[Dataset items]
-----

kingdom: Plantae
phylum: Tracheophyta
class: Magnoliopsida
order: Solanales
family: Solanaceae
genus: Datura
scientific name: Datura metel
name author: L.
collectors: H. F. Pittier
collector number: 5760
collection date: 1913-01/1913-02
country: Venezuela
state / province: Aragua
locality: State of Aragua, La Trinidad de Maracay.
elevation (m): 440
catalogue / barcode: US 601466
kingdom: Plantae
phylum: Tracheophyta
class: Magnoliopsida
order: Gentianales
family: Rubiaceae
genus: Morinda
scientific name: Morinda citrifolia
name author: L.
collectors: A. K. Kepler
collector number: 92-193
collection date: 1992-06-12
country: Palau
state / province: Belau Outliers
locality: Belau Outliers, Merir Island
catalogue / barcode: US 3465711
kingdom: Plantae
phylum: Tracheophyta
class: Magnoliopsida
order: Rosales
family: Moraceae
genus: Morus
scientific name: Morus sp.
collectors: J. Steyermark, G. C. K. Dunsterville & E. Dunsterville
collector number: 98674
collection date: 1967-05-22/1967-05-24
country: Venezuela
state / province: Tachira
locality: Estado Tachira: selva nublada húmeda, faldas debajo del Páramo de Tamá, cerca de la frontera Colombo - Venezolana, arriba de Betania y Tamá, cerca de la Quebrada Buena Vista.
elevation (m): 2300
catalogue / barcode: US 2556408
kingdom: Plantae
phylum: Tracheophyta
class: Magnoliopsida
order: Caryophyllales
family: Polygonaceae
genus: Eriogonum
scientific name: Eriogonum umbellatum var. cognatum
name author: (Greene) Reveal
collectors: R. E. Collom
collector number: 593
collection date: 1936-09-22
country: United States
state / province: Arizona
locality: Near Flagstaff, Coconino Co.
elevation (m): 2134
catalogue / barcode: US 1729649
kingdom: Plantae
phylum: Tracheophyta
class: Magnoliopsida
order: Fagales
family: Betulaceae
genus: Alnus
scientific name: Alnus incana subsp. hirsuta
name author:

-----

- Job -
Reproduce every line of the material above verbatim, changing nothing.

- Response for this exercise -
kingdom: Plantae
phylum: Tracheophyta
class: Magnoliopsida
order: Solanales
family: Solanaceae
genus: Datura
scientific name: Datura metel
name author: L.
collectors: H. F. Pittier
collector number: 5760
collection date: 1913-01/1913-02
country: Venezuela
state / province: Aragua
locality: State of Aragua, La Trinidad de Maracay.
elevation (m): 440
catalogue / barcode: US 601466
kingdom: Plantae
phylum: Tracheophyta
class: Magnoliopsida
order: Gentianales
family: Rubiaceae
genus: Morinda
scientific name: Morinda citrifolia
name author: L.
collectors: A. K. Kepler
collector number: 92-193
collection date: 1992-06-12
country: Palau
state / province: Belau Outliers
locality: Belau Outliers, Merir Island
catalogue / barcode: US 3465711
kingdom: Plantae
phylum: Tracheophyta
class: Magnoliopsida
order: Rosales
family: Moraceae
genus: Morus
scientific name: Morus sp.
collectors: J. Steyermark, G. C. K. Dunsterville & E. Dunsterville
collector number: 98674
collection date: 1967-05-22/1967-05-24
country: Venezuela
state / province: Tachira
locality: Estado Tachira: selva nublada húmeda, faldas debajo del Páramo de Tamá, cerca de la frontera Colombo - Venezolana, arriba de Betania y Tamá, cerca de la Quebrada Buena Vista.
elevation (m): 2300
catalogue / barcode: US 2556408
kingdom: Plantae
phylum: Tracheophyta
class: Magnoliopsida
order: Caryophyllales
family: Polygonaceae
genus: Eriogonum
scientific name: Eriogonum umbellatum var. cognatum
name author: (Greene) Reveal
collectors: R. E. Collom
collector number: 593
collection date: 1936-09-22
country: United States
state / province: Arizona
locality: Near Flagstaff, Coconino Co.
elevation (m): 2134
catalogue / barcode: US 1729649
kingdom: Plantae
phylum: Tracheophyta
class: Magnoliopsida
order: Fagales
family: Betulaceae
genus: Alnus
scientific name: Alnus incana subsp. hirsuta
name author:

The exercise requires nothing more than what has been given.